Using a prefix map allows us to efficiently find only those words that can possibly fit, drastically reducing the number of combinations we need to check.

Example Walkthrough

Let's use the sample input ["area","lead","wall","lady","ball"] (all words of length 4).

  1. Start with "wall":
    Square so far: ["wall"]
    • To fill row 2, collect the prefix for column 2: "a" (from "wall"[1]).
    • Possible words starting with "a": ["area"]
  2. Add "area":
    Square so far: ["wall", "area"]
    • To fill row 3, collect the prefix for column 3: "le" (from "wall"[2] and "area"[2]).
    • Possible words starting with "le": ["lead"]
  3. Add "lead":
    Square so far: ["wall", "area", "lead"]
    • To fill row 4, collect the prefix for column 4: "lad" (from "wall"[3], "area"[3], "lead"[3]).
    • Possible words starting with "lad": ["lady"]
  4. Add "lady":
    Square so far: ["wall", "area", "lead", "lady"]
    • Square is complete and valid (columns and rows match).
  5. Backtrack and try "ball" as the first word:
    • Repeat the process, and you find that ["ball", "area", "lead", "lady"] is also a valid square.
  6. Continue for all words as the first row.

This process efficiently finds all valid word squares.

Time and Space Complexity

Brute-force approach: Try all possible combinations of N words for the square, check if columns match.

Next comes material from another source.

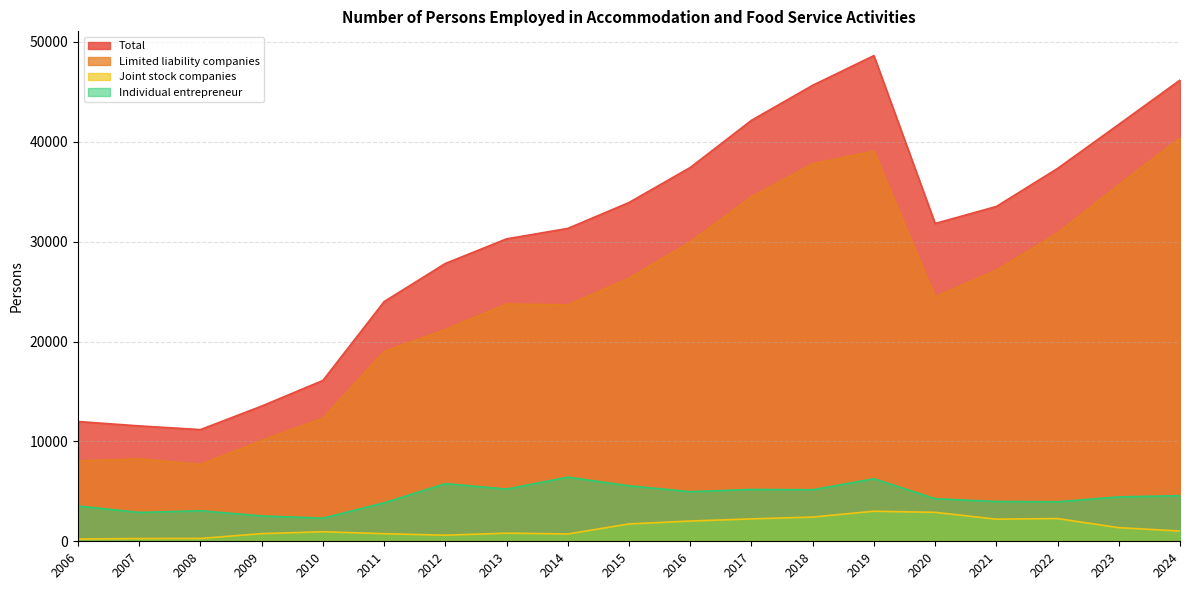

At how many categories does at least one series exceed 38401?

5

If there are W words of length N, the number of combinations is W^N. Checking validity for each square takes O(N^2) time.

Optimized approach (with prefix map):

  • Building the prefix map: O(W * N^2) (since each word has N prefixes, each of length up to N).
  • Backtracking: The number of recursive calls is much less than W^N because at each step, only words matching the current prefix are considered. In the worst case (if all prefixes are present), it's still exponential, but in practice, the prefix map prunes the search space significantly.
  • Space: The prefix map uses O(W * N^2) space. The recursion stack uses up to O(N) space.

Summary

The word squares problem is a classic example of using backtracking with efficient pruning. By recognizing that each new row must match the current columns, and using a prefix map to quickly find candidates, we avoid brute-force enumeration of all possibilities. This makes the solution elegant and efficient, and highlights the power of combining recursion with smart data structures.